Art shows are a blast! Especially when you get to meet the artist, the person behind the brush. But in most cases, you’re not able to meet the artist to get the nitty gritty on a piece or learn who the artist really is. Microsoft Tag can’t replace a face-to-face interaction, but it can provide some unique solutions for a standing gallery where the artist isn’t present.
Art Loop Open
The Art Loop Open at Block 37 in Chicago created an interactive experience for visitors. Here’s a short video to give you some background on what Art Loop Open was all about.
Every single piece of art in this exhibition had a Microsoft Tag next to it, allowing visitors to vote for the artist to win the competition and to view additional information about the art and the artist’s bio. I think this is a great example of how Microsoft Tag can make a unique experience for people by connecting the online and offline world.
What really interests me are the endless ways other galleries can implement Tags for these types of exhibits in the future. Think about it: What if this were taken a step further, so each Tag linked to a video by the artist, personally explaining their art? Or what if the Tag connected you to the artist’s website, Twitter feed, or Facebook profile?

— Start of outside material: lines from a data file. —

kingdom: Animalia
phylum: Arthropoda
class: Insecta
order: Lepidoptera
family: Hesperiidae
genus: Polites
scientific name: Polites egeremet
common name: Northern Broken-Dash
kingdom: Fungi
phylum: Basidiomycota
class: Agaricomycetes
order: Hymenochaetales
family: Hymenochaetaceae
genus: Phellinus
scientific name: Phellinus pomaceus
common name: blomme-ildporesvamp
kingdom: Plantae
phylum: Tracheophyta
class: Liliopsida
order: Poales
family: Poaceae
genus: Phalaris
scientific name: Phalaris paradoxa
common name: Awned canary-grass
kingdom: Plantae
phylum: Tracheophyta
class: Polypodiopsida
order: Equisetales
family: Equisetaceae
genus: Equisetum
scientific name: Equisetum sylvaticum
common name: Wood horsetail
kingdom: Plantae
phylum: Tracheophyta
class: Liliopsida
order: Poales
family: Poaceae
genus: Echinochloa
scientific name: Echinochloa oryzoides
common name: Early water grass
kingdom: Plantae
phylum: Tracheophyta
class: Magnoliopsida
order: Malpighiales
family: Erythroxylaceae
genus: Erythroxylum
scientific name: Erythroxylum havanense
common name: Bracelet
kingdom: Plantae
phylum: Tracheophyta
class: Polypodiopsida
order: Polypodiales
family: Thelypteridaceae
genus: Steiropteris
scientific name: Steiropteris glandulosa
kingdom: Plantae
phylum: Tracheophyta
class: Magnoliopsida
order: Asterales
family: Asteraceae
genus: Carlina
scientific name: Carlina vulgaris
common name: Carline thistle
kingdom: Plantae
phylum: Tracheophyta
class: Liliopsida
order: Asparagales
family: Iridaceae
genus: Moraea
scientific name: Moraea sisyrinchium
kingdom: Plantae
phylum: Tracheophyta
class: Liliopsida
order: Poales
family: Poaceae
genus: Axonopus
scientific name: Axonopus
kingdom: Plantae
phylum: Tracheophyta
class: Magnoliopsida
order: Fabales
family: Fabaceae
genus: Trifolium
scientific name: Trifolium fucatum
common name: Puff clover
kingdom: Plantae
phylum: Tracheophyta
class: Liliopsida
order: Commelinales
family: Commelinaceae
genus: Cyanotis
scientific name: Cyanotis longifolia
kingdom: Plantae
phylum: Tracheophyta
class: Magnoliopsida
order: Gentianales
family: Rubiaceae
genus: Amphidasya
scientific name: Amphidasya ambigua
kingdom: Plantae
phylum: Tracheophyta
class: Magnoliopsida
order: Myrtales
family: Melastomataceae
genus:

It would be an even more interesting experience if visitors could scan the Tag and keep an image of the artwork in their mobile picture library.
Here’s another example of Microsoft Tag being used in a similar fashion. Gizmodo hosted a geeky gallery in Soho NYC awhile back where old and new tech gadgets were displayed, each accompanied by a Tag. The exhibit featured approximately 70 gadgets and gizmos in a museum-like setting, ranging from a selection of vintage gadgets to a 3-pancakes-per-minute machine and never-before-seen, cutting-edge technology. Once the Tags were scanned, viewers could read more about the technology on their smartphones.
And yes, this is a picture of custom “Thriller” headphones (just writing this, I can hear the song playing in my head).
My inner geek comes out with this next example. The Adler Planetarium did an amazing photo exhibit called “From Earth to the Universe,” displaying 50 astronomical images that each contained a Microsoft Tag.
When visitors scanned the Tags, they viewed a custom mobile site that gave them a deep dive into each image of a nebula, galaxy, or amazing star constellation. I wonder if the Star Trek exhibition will ever use Tag?